The Grief Of Others, which Wang made between those two epics, opens in select theaters today, three years after its premiere at South By Southwest and right on the heels of A Bread Factory. It’s every bit as human-scaled as the filmmaker’s other work—but also, in its noble restraint, a little less involving. Based on a novel by Leah Hager Cohen, the film concerns a family feeling its way slowly and uncomfortably through the mourning process. Parents John (Trevor St. John) and Ricky (Wendy Moniz) have lost their newborn son, who died about three days after birth of a cranial abnormality. The death has wedged some distance between the two. It’s also affected their other children: Grade-school-aged Biscuit (Southpaw’s Oona Laurence) cuts class, while bullied, overweight adolescent son Paul (Jeremy Shinder) shrinks from every conversation.

It’s telling that Wang neither conceals for a long period nor comes right out and immediately discloses the central tragedy, instead simply allowing that information to reveal itself organically. That’s reflective, too, perhaps, of the way the characters cope with it: not totally refusing to mention the loss, but also not addressing it much, either. The Grief Of Others might have thrived in this purgatorial aftermath, sketching in the particulars of a household determined to rush back into normalcy, to life as it was before. Instead, the film introduces an outside variable: Jess (Sonya Harum), John’s grown daughter from a past relationship, now pregnant herself. Invited to stick around until the child is born, she befriends a neighbor, Gordie (Mike Faist), who’s just lost his father. Neither subplot is as textured as the domestic drama at center; one wonders if they’d feel more specific with the extra hour Wang usually affords himself.

Most of the dialogue is plain, realistic, unaffected. Only occasionally does Wang succumb to a cliché: “You haven’t been home in a year,” John tells Ricky during one of the film’s few open spats.
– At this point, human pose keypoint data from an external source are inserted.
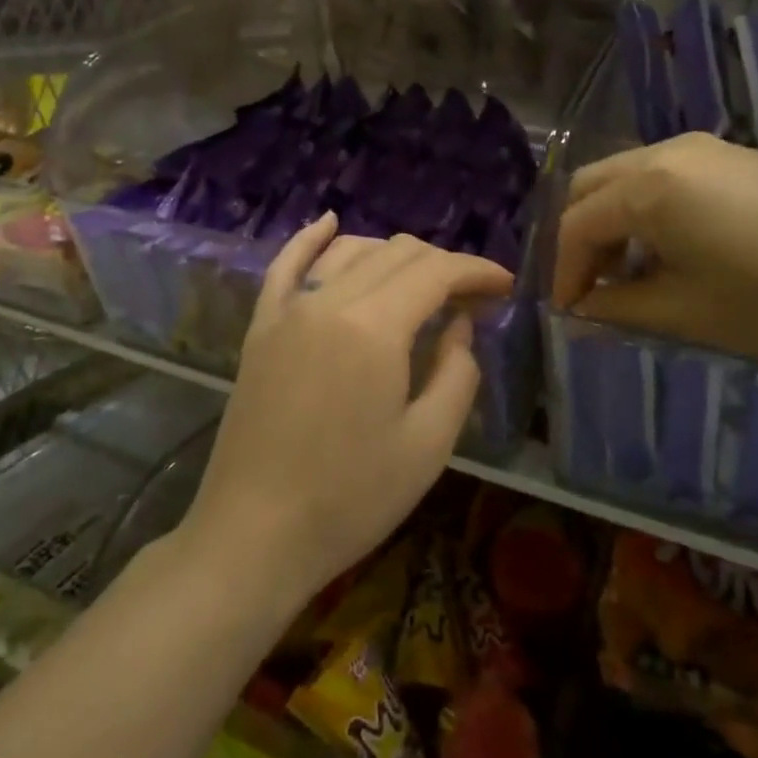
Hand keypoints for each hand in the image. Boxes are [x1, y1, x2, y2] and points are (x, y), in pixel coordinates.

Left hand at [182, 214, 514, 613]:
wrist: (253, 535)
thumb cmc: (350, 499)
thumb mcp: (428, 445)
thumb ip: (456, 373)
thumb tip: (460, 325)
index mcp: (374, 327)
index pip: (435, 272)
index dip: (476, 271)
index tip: (504, 285)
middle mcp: (328, 301)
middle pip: (396, 254)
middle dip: (442, 265)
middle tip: (472, 296)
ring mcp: (288, 310)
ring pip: (350, 252)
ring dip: (393, 255)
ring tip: (423, 281)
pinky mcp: (261, 328)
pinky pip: (285, 265)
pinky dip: (312, 239)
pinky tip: (330, 222)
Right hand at [552, 133, 757, 366]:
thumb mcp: (687, 313)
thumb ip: (618, 307)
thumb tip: (581, 310)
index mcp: (648, 186)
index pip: (577, 224)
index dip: (564, 271)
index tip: (566, 312)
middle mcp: (669, 152)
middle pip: (594, 186)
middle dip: (582, 237)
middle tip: (591, 287)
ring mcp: (708, 149)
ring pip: (630, 176)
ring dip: (616, 221)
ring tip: (632, 274)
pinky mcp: (738, 157)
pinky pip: (669, 176)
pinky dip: (651, 208)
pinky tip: (677, 250)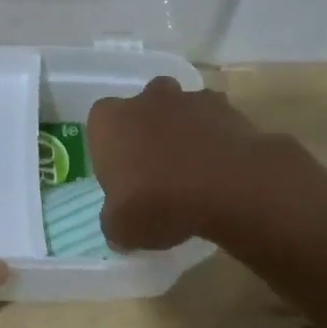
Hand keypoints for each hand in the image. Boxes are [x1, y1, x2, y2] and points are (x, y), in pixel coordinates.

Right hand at [88, 77, 270, 250]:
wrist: (226, 188)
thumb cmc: (158, 203)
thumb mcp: (122, 228)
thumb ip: (114, 222)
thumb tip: (117, 224)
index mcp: (109, 121)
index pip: (100, 126)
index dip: (110, 150)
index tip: (122, 177)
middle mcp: (144, 100)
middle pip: (141, 110)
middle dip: (147, 132)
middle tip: (156, 170)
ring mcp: (186, 99)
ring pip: (179, 110)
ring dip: (182, 131)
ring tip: (192, 169)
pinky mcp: (224, 107)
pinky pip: (214, 119)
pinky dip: (215, 136)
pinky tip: (220, 166)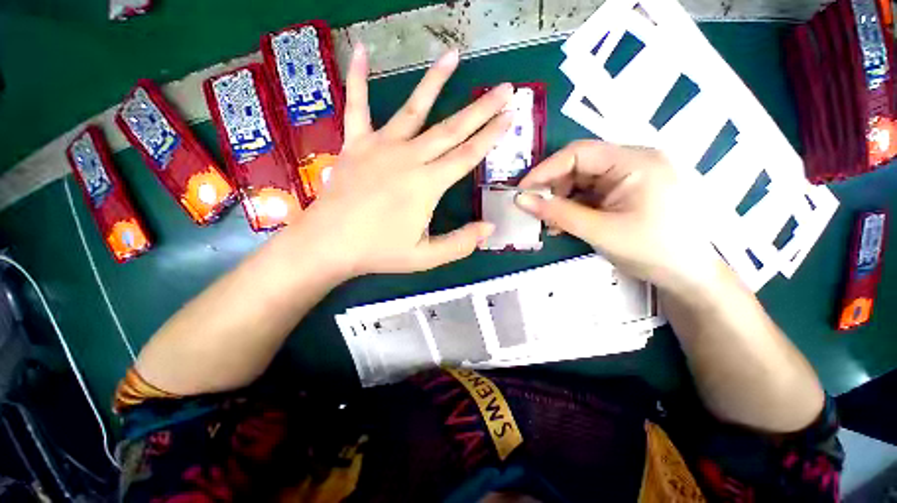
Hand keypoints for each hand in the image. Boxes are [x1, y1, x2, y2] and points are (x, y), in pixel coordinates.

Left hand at [291, 45, 512, 278]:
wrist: (327, 245)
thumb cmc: (378, 252)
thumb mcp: (425, 257)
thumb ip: (460, 244)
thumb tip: (490, 228)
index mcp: (427, 185)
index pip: (467, 156)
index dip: (490, 136)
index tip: (509, 116)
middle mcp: (408, 158)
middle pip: (451, 129)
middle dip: (481, 108)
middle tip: (504, 88)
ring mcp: (380, 146)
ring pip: (413, 108)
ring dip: (435, 81)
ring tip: (453, 55)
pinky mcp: (355, 144)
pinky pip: (357, 106)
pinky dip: (359, 78)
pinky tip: (363, 51)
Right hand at [516, 140, 721, 292]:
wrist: (690, 276)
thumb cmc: (651, 251)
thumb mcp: (599, 231)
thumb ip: (557, 213)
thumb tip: (520, 200)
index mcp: (635, 161)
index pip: (579, 153)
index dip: (545, 170)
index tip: (522, 192)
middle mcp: (634, 161)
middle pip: (580, 165)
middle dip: (554, 188)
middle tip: (537, 211)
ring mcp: (632, 176)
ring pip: (583, 180)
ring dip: (562, 200)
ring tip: (551, 223)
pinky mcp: (628, 191)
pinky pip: (593, 192)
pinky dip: (575, 206)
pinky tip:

Stylistically, we could often be watching a movie from an earlier era, from a time when American indies were unflashy and unpolished, their own budgetary restrictions mirrored by the ordinariness of the lives they depicted. Is the drab bareness of the sets an extension of the movie’s minimalism or a matter of DIY necessity? Wang’s background in theater informs the black-box simplicity of the setups, in that a lot of this would work perfectly well on a cramped stage. Which is not to say that The Grief Of Others is free of flourishes; as with In The Family, the structure is occasionally nonlinear, fades and superimpositions idiosyncratically triggering flashbacks.

At times, one has to wonder if The Grief Of Others is too committed to its emotional integrity and lack of sensationalism to provide much in the way of actual drama. It might have benefited from some prickliness; even when John and Ricky spar, it doesn’t draw blood. More than Wang’s other works, this one feels lodged in a middle space, just like its characters: It’s at once artful and awkward, touching and a little dull. At least Wang builds to something significant—a coda that’s lovely and gently cathartic, a final shot laid over the penultimate one, as some long overdue closure subtly transforms the family’s shared space, suggesting a home partially reborn. Here, as always, Wang’s style feels beholden to no trends. It’s the right way to end the movie, in part because it’s a way only he would consider.